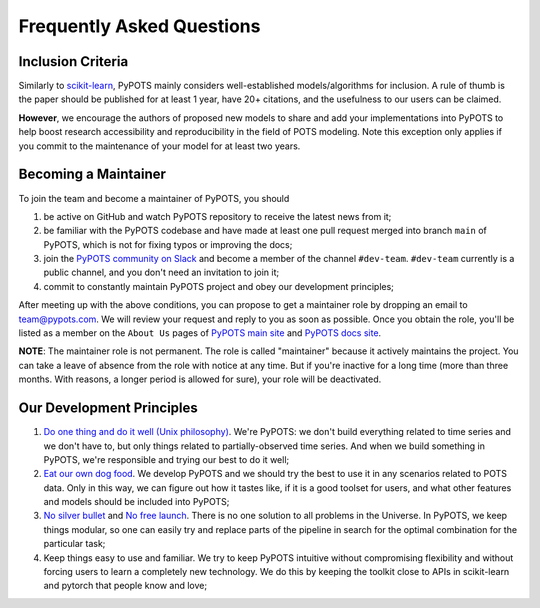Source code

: Frequently Asked Questions
==========================

Inclusion Criteria
^^^^^^^^^^^^^^^^^^
Similarly to `scikit-learn <https://scikit-learn.org/stable/faq.html#what-are-the-inclusion-criteria-for-new-algorithms>`_,
PyPOTS mainly considers well-established models/algorithms for inclusion. A rule of thumb is the paper should be
published for at least 1 year, have 20+ citations, and the usefulness to our users can be claimed.

**However**, we encourage the authors of proposed new models to share and add your implementations into PyPOTS
to help boost research accessibility and reproducibility in the field of POTS modeling.
Note this exception only applies if you commit to the maintenance of your model for at least two years.


Becoming a Maintainer
^^^^^^^^^^^^^^^^^^^^^
To join the team and become a maintainer of PyPOTS, you should

1. be active on GitHub and watch PyPOTS repository to receive the latest news from it;
2. be familiar with the PyPOTS codebase and have made at least one pull request merged into branch ``main`` of PyPOTS,
   which is not for fixing typos or improving the docs;
3. join the `PyPOTS community on Slack <https://join.slack.com/t/pypots-org/shared_invite/zt-1gq6ufwsi-p0OZdW~e9UW_IA4_f1OfxA>`_
   and become a member of the channel ``#dev-team``. ``#dev-team`` currently is a public channel, and you don't need an invitation to join it;
4. commit to constantly maintain PyPOTS project and obey our development principles;

After meeting up with the above conditions,
you can propose to get a maintainer role by dropping an email to `team@pypots.com <mailto:team@pypots.com>`_.
We will review your request and reply to you as soon as possible.
Once you obtain the role, you'll be listed as a member on the ``About Us`` pages of
`PyPOTS main site <https://pypots.com/about/>`_
and
`PyPOTS docs site <https://docs.pypots.com/en/latest/about_us.html>`_.

**NOTE**: The maintainer role is not permanent. The role is called "maintainer" because it actively maintains the project.
You can take a leave of absence from the role with notice at any time.
But if you're inactive for a long time (more than three months. With reasons, a longer period is allowed for sure), your role will be deactivated.


Our Development Principles
^^^^^^^^^^^^^^^^^^^^^^^^^^
1. `Do one thing and do it well (Unix philosophy) <https://en.wikipedia.org/wiki/Unix_philosophy#Do_One_Thing_and_Do_It_Well>`_.
   We're PyPOTS: we don't build everything related to time series and we don't have to, but only things related to partially-observed time series.
   And when we build something in PyPOTS, we're responsible and trying our best to do it well;
2. `Eat our own dog food <https://en.wikipedia.org/wiki/Eating_your_own_dog_food>`_.
   We develop PyPOTS and we should try the best to use it in any scenarios related to POTS data.
   Only in this way, we can figure out how it tastes like, if it is a good toolset for users, and what other features and models should be included into PyPOTS;
3. `No silver bullet <https://en.wikipedia.org/wiki/No_Silver_Bullet>`_ and `No free launch <https://en.wikipedia.org/wiki/No_free_lunch_theorem>`_.
   There is no one solution to all problems in the Universe. In PyPOTS, we keep things modular, so one can easily try and replace parts of the pipeline
   in search for the optimal combination for the particular task;
4. Keep things easy to use and familiar. We try to keep PyPOTS intuitive without compromising flexibility and without forcing users to learn a completely new technology.
   We do this by keeping the toolkit close to APIs in scikit-learn and pytorch that people know and love;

+-------+

== Activity ==
Exact wording is required throughout: write out all the records, but no pictures.

== Task result ==
Source code

: Frequently Asked Questions
==========================

Inclusion Criteria
^^^^^^^^^^^^^^^^^^
Similarly to `scikit-learn <https://scikit-learn.org/stable/faq.html#what-are-the-inclusion-criteria-for-new-algorithms>`_,
PyPOTS mainly considers well-established models/algorithms for inclusion. A rule of thumb is the paper should be
published for at least 1 year, have 20+ citations, and the usefulness to our users can be claimed.

**However**, we encourage the authors of proposed new models to share and add your implementations into PyPOTS
to help boost research accessibility and reproducibility in the field of POTS modeling.
Note this exception only applies if you commit to the maintenance of your model for at least two years.


Becoming a Maintainer
^^^^^^^^^^^^^^^^^^^^^
To join the team and become a maintainer of PyPOTS, you should

1. be active on GitHub and watch PyPOTS repository to receive the latest news from it;
2. be familiar with the PyPOTS codebase and have made at least one pull request merged into branch ``main`` of PyPOTS,
   which is not for fixing typos or improving the docs;
3. join the `PyPOTS community on Slack <https://join.slack.com/t/pypots-org/shared_invite/zt-1gq6ufwsi-p0OZdW~e9UW_IA4_f1OfxA>`_
   and become a member of the channel ``#dev-team``. ``#dev-team`` currently is a public channel, and you don't need an invitation to join it;
4. commit to constantly maintain PyPOTS project and obey our development principles;

After meeting up with the above conditions,
you can propose to get a maintainer role by dropping an email to `team@pypots.com <mailto:team@pypots.com>`_.
We will review your request and reply to you as soon as possible.
Once you obtain the role, you'll be listed as a member on the ``About Us`` pages of
`PyPOTS main site <https://pypots.com/about/>`_
and
`PyPOTS docs site <https://docs.pypots.com/en/latest/about_us.html>`_.

**NOTE**: The maintainer role is not permanent. The role is called "maintainer" because it actively maintains the project.
You can take a leave of absence from the role with notice at any time.
But if you're inactive for a long time (more than three months. With reasons, a longer period is allowed for sure), your role will be deactivated.


Our Development Principles
^^^^^^^^^^^^^^^^^^^^^^^^^^
1. `Do one thing and do it well (Unix philosophy) <https://en.wikipedia.org/wiki/Unix_philosophy#Do_One_Thing_and_Do_It_Well>`_.
   We're PyPOTS: we don't build everything related to time series and we don't have to, but only things related to partially-observed time series.
   And when we build something in PyPOTS, we're responsible and trying our best to do it well;
2. `Eat our own dog food <https://en.wikipedia.org/wiki/Eating_your_own_dog_food>`_.
   We develop PyPOTS and we should try the best to use it in any scenarios related to POTS data.
   Only in this way, we can figure out how it tastes like, if it is a good toolset for users, and what other features and models should be included into PyPOTS;
3. `No silver bullet <https://en.wikipedia.org/wiki/No_Silver_Bullet>`_ and `No free launch <https://en.wikipedia.org/wiki/No_free_lunch_theorem>`_.
   There is no one solution to all problems in the Universe. In PyPOTS, we keep things modular, so one can easily try and replace parts of the pipeline
   in search for the optimal combination for the particular task;
4. Keep things easy to use and familiar. We try to keep PyPOTS intuitive without compromising flexibility and without forcing users to learn a completely new technology.
   We do this by keeping the toolkit close to APIs in scikit-learn and pytorch that people know and love;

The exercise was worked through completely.